# Backwater or yellow river



## basswilson87 (Mar 31, 2010)

Aight guys just wondering if bw or yellow river been doing any good, an if so have you been catching any on the main river or just the creeks off the main,got a tournament this weekend an have not have time to pre-fish any so any info would help


----------



## jcoss15 (Oct 11, 2010)

I would run up yellow past boiling creek and in between Miller's Bluff...bang-o-lure and baby brush hog have been producing for me lately on yellow.


----------



## basswilson87 (Mar 31, 2010)

Ah thanks jcoss yea I usually fish where the pillions are in the middle of the river an drift back down but I haven't fished there any this year an with the spawned idk if the fish are on the main river or just hit all the little creeks on the way up.


----------



## jcoss15 (Oct 11, 2010)

IMO i would stick to the main river...i haven't had much luck in the sloughs/creeks so far; but you never really know what the bass are gonna be doing on the river.


----------



## CountryFolksCanSurvive22 (Dec 3, 2010)
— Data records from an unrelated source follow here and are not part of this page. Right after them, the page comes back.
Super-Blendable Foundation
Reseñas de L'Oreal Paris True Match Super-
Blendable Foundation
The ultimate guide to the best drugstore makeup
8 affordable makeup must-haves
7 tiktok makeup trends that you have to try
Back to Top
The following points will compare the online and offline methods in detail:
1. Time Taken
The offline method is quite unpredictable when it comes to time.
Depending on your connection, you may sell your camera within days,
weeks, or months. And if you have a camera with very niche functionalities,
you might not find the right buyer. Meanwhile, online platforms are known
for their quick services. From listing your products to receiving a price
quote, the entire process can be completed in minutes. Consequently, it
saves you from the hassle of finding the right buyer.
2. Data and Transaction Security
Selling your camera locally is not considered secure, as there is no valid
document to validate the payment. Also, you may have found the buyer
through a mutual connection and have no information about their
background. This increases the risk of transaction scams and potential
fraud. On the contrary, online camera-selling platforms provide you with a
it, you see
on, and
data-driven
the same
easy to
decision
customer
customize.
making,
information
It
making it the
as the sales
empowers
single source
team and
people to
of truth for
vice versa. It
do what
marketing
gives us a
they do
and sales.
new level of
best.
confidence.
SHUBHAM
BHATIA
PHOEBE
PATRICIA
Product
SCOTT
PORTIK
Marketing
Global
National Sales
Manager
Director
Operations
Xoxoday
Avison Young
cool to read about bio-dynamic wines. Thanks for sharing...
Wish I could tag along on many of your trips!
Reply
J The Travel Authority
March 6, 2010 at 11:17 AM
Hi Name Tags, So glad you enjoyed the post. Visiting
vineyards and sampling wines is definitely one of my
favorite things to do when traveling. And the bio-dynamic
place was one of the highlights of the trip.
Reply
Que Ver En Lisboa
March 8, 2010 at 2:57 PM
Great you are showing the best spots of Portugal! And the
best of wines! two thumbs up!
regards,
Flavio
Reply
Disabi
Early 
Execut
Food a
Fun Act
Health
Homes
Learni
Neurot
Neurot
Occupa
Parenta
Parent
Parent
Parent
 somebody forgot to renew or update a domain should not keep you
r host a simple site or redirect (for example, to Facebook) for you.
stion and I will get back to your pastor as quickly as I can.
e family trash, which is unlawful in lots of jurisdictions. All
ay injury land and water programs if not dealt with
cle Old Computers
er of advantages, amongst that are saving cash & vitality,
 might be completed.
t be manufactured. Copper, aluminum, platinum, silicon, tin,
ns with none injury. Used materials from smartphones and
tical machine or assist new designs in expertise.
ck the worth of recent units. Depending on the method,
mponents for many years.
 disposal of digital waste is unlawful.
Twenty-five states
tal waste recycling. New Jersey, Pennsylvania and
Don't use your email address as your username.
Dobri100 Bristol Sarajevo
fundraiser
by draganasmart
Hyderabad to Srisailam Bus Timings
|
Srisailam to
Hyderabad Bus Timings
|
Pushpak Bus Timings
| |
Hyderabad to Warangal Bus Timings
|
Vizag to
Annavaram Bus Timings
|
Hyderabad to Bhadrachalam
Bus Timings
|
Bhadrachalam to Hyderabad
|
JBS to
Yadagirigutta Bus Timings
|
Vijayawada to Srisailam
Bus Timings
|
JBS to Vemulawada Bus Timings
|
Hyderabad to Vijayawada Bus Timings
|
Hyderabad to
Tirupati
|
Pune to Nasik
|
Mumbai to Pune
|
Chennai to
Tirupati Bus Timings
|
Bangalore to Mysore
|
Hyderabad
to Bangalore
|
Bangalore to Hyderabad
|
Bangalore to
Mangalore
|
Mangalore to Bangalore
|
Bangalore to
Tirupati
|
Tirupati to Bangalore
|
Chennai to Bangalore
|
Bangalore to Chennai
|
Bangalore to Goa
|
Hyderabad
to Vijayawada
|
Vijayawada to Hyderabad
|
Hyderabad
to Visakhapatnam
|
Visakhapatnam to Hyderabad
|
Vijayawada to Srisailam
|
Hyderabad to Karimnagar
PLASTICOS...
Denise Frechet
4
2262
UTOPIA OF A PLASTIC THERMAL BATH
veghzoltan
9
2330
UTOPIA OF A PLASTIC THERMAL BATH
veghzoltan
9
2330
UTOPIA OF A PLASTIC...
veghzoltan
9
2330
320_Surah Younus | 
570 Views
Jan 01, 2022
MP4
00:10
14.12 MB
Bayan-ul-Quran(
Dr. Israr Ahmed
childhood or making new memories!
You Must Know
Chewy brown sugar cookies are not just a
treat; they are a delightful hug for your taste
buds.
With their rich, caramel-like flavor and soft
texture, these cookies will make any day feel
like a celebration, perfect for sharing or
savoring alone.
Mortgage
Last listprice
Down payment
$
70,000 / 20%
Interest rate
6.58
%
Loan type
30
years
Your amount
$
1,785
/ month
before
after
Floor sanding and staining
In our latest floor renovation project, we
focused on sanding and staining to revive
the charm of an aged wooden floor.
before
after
If the river continues to fall and the water temperature rising I would start out in the main river channel. I believe some bass do spawn in backwater but I believe the river bass just spawn later because it takes the water a little longer to reach their spawning temp window.


----------



## roanokeriverrunner (Jul 13, 2011)

I have been fishing blackwater and catching quite a few decent bass mostly in the mouths of creeks and some in the back channels. The bigger bass i was catching close to I 10 in the reeds and grass chasing baitfish on cranks. The rat reds will worry you to death if its tourney time. I have been picking up lot of smaller bass dragging a worm or fluke through the pads and weeds in the creeks. hope it helps good luck


----------



## basswilson87 (Mar 31, 2010)

Thanks for the info guys..guess I'm gana hit yellow an try my luck over there all I'm looking for is 5 good ones so hopefully I can pull it off.


----------